### SET EXERCISE
Copy every line of text in these records word for word, leaving out the pictures.

-- start of INPUT MATERIAL --

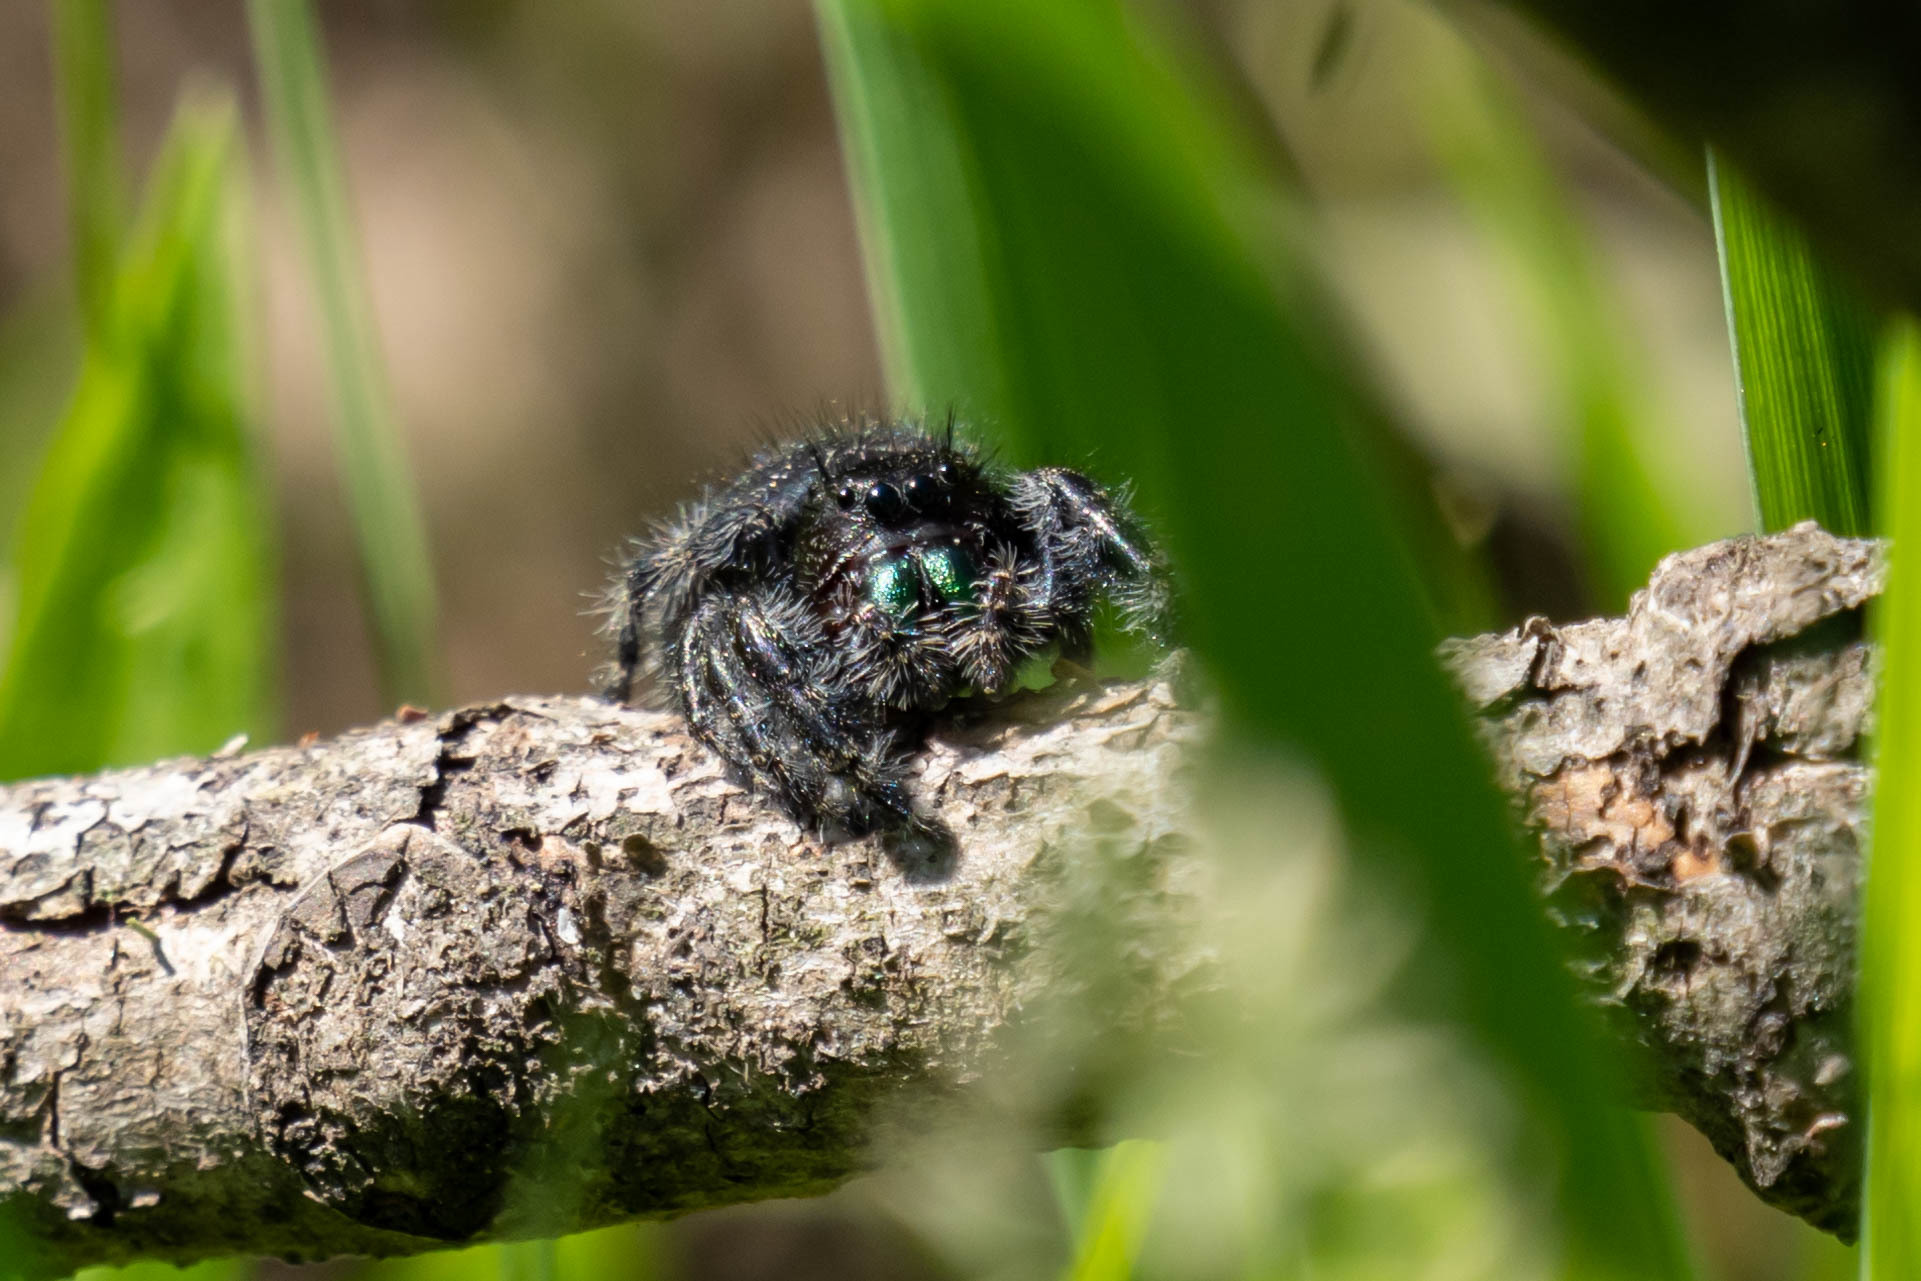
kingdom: Animalia
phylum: Arthropoda
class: Arachnida
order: Araneae
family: Salticidae
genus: Phidippus
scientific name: Phidippus audax
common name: Bold jumper
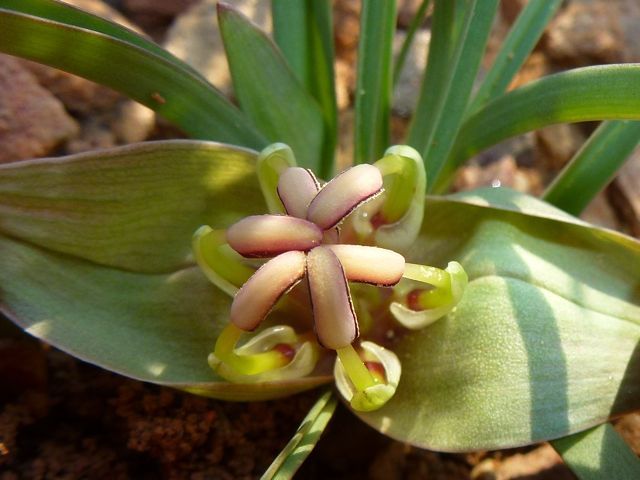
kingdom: Plantae
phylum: Tracheophyta
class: Liliopsida
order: Liliales
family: Colchicaceae
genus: Colchicum
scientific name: Colchicum burchellii
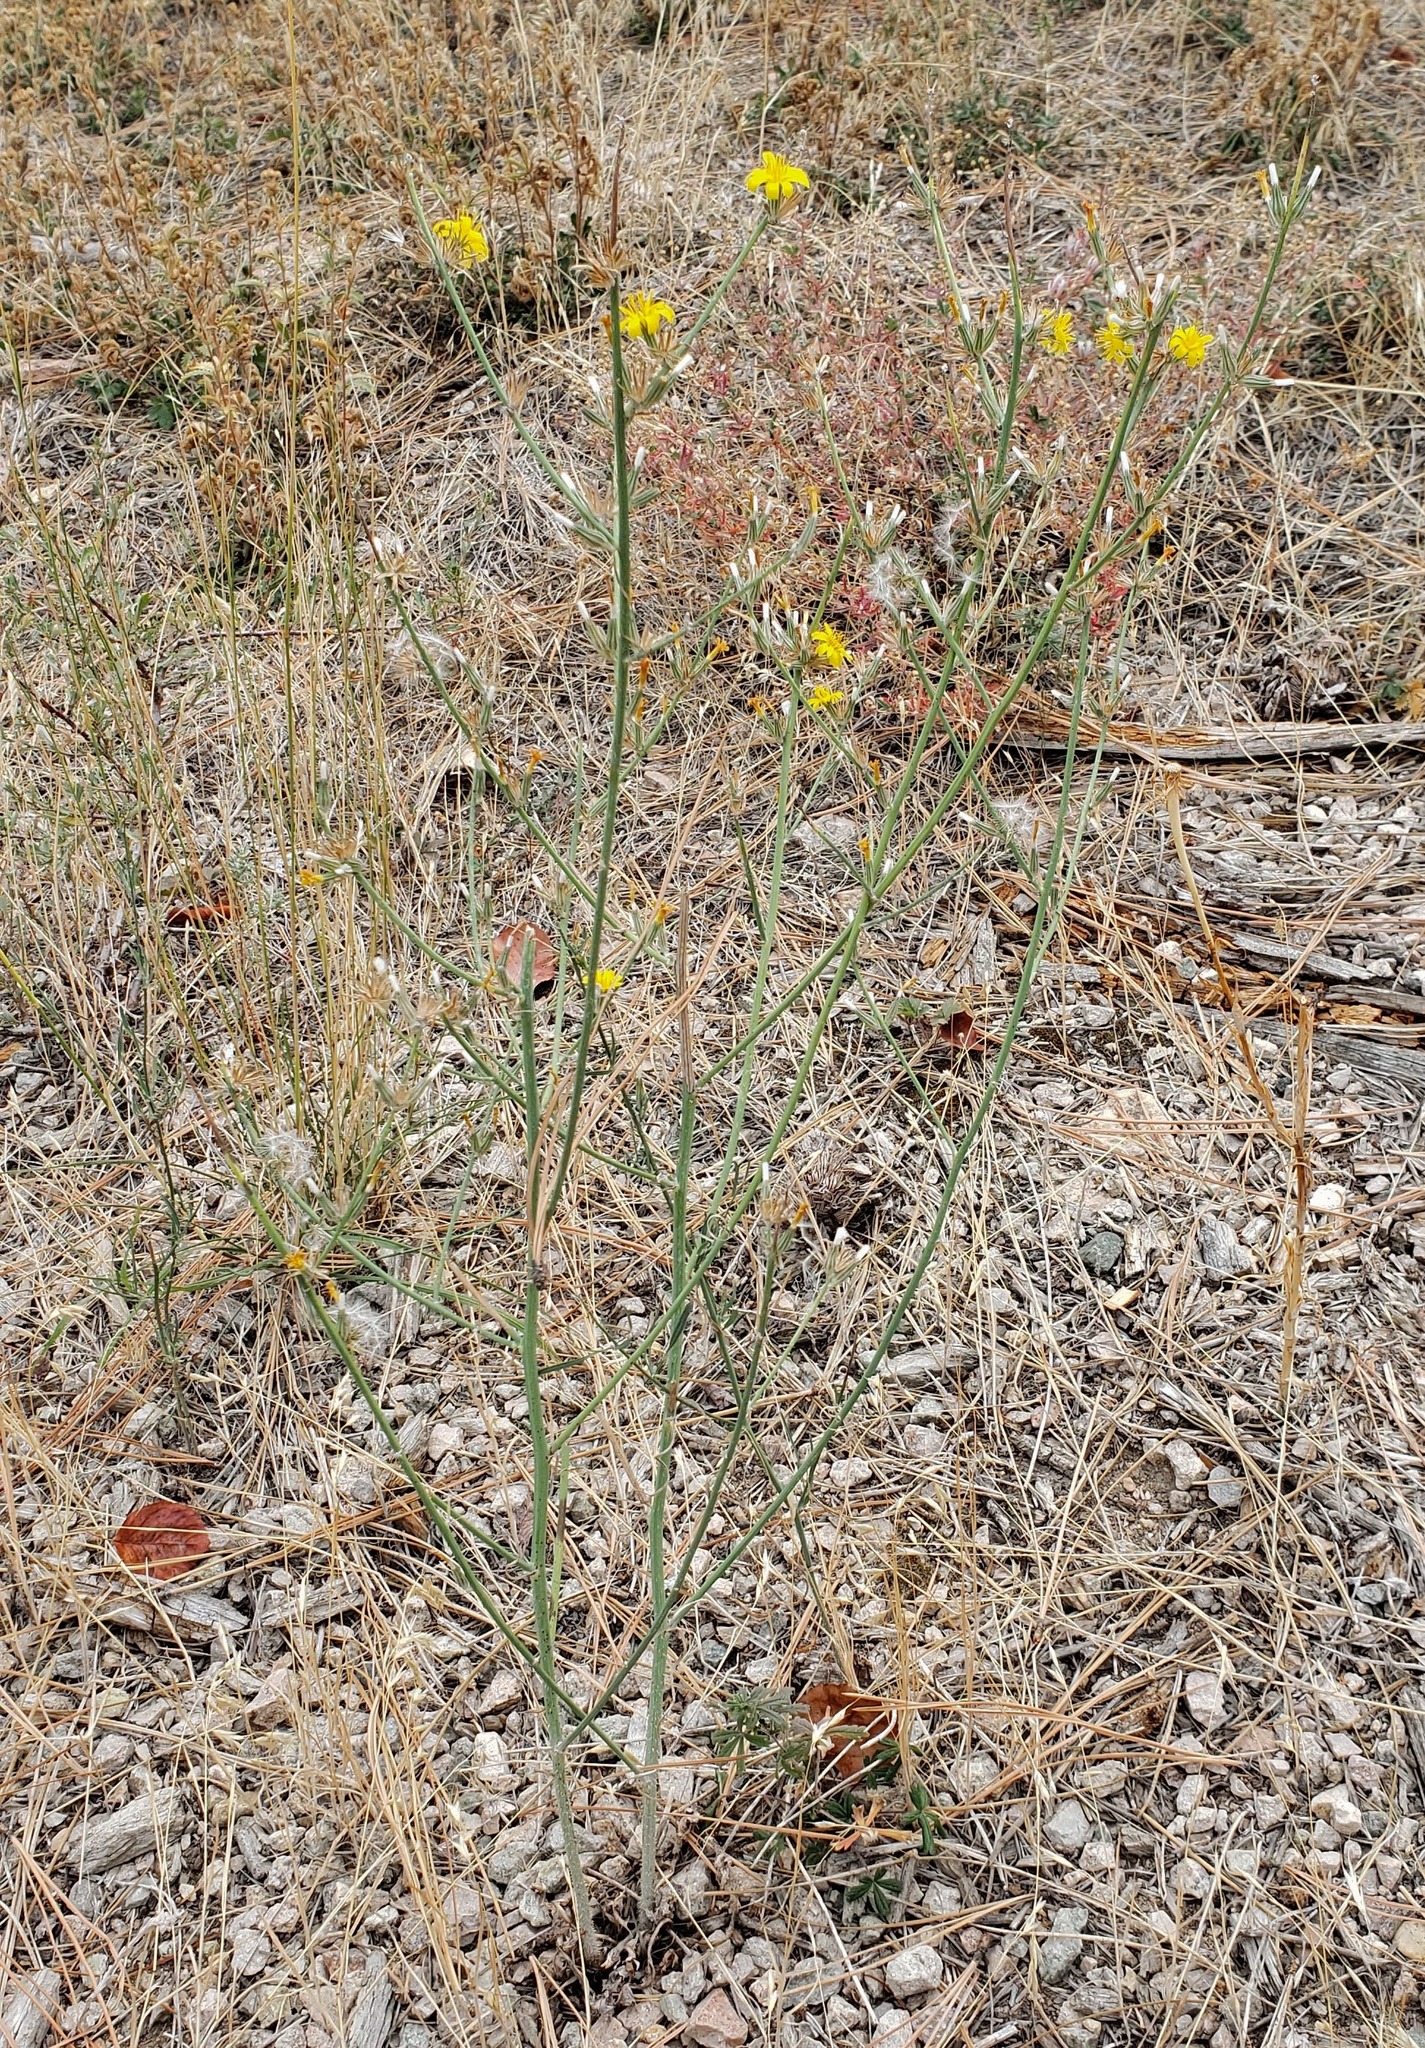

-- end of INPUT MATERIAL --

### OUTPUT OF THE TASK
kingdom: Animalia
phylum: Arthropoda
class: Arachnida
order: Araneae
family: Salticidae
genus: Phidippus
scientific name: Phidippus audax
common name: Bold jumper
kingdom: Plantae
phylum: Tracheophyta
class: Liliopsida
order: Liliales
family: Colchicaceae
genus: Colchicum
scientific name: Colchicum burchellii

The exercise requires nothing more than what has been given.